• PROVIDED TEXT:
------
HMS Moira (1805)

For other ships of the same name, see HMS Charwell.
Career (UK)
Name: HMS Moira (or Earl of Moira)
Builder: Kingston Royal Naval Dockyard, Ontario; M/Shipwright John Dennis[1]
Launched: 28 May 1805
Renamed: Charwell on 22 January 1814
Reclassified: Re-rigged as brig in 1813
Powder hulk in 1816
Accommodation vessel in 1827
Fate: Sold in 1837
General characteristics
Class and type:14-gun schooner
later 16-gun brig-sloop
Tons burthen:168 5994 (bm)
Length:70 ft 6 in (21.49 m) (overall); 56 ft 3 58 in (17.161 m) (keel)
Beam:23 ft 8 in (7.21 m)
Draught:7 ft (2.1 m)
Propulsion:Sails
Sail plan:schooner
later brig sloop
Complement:86 (in 1830)
Armament:Launched as 14-guns
Rearmed with 16 guns in 1813: 2 × 9-pounder guns and 14 × 24-pounder carronades
After 1814 1 × 18-pounder replaced the 9-pounders and 2 carronades

HMS Moira (or HMS Earl of Moira) was a British 14-gun schooner of the Royal Navy, that plied the waters of Lake Ontario and the St. Lawrence River during the War of 1812 Engagements on Lake Ontario. She was sold in 1837.

Career

She was launched on 28 May 1805 at Kingston Royal Naval Dockyard, Ontario to a design by Alexander Munn, and was named for the 1st Marquis of Hastings and 2nd Earl of Moira (1754-1826). She was rebuilt in 1813, being re-rigged as a brig, and carrying 16 guns.

War of 1812

She was renamed Charwell on 22 January 1814.[1]

In May 1814, Charwell was part of Commodore Sir James Lucas Yeo's squadron in the attack on the American fort at Oswego.
------
• DATA RECORDS:

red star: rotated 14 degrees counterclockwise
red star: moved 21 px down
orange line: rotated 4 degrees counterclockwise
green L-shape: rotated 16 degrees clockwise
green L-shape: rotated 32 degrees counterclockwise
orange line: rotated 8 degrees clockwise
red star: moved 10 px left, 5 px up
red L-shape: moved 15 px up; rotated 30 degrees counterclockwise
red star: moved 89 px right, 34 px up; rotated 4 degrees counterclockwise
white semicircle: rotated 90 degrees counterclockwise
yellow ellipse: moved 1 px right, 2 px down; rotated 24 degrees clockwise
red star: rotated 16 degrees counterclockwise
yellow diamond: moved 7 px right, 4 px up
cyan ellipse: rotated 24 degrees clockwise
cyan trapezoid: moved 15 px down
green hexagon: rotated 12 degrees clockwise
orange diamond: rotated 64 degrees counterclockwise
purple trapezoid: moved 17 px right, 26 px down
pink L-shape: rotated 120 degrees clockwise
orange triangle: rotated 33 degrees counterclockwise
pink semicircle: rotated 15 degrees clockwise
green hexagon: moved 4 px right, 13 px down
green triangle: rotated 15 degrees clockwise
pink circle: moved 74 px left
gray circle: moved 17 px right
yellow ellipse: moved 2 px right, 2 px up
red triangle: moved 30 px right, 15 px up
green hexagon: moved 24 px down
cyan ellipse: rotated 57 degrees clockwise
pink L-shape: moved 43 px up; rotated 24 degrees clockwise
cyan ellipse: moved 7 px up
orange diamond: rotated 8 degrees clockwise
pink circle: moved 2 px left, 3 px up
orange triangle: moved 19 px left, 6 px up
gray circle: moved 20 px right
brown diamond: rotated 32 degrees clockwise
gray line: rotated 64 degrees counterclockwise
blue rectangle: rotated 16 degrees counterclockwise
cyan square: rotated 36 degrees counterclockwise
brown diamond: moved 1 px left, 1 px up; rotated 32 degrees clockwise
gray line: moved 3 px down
------
• WORK REQUEST 1: Edit the HMS Moira text from the words "Length:70 ft 6 in (21.49 m)" through "sold in 1837." and write it out again, putting "Lake Erie" in place of "Lake Ontario".
• WORK REQUEST 2: According to the HMS Moira text, whose design was the ship built to?
Rely on the HMS Moira text alone, not on the items.

• EXERCISE SOLUTION 1:
Length:70 ft 6 in (21.49 m) (overall); 56 ft 3 58 in (17.161 m) (keel)
Beam:23 ft 8 in (7.21 m)
Draught:7 ft (2.1 m)
Propulsion:Sails
Sail plan:schooner
later brig sloop
Complement:86 (in 1830)
Armament:Launched as 14-guns
Rearmed with 16 guns in 1813: 2 × 9-pounder guns and 14 × 24-pounder carronades
After 1814 1 × 18-pounder replaced the 9-pounders and 2 carronades

HMS Moira (or HMS Earl of Moira) was a British 14-gun schooner of the Royal Navy, that plied the waters of Lake Erie and the St. Lawrence River during the War of 1812 Engagements on Lake Erie. She was sold in 1837.

• EXERCISE SOLUTION 2: Alexander Munn's.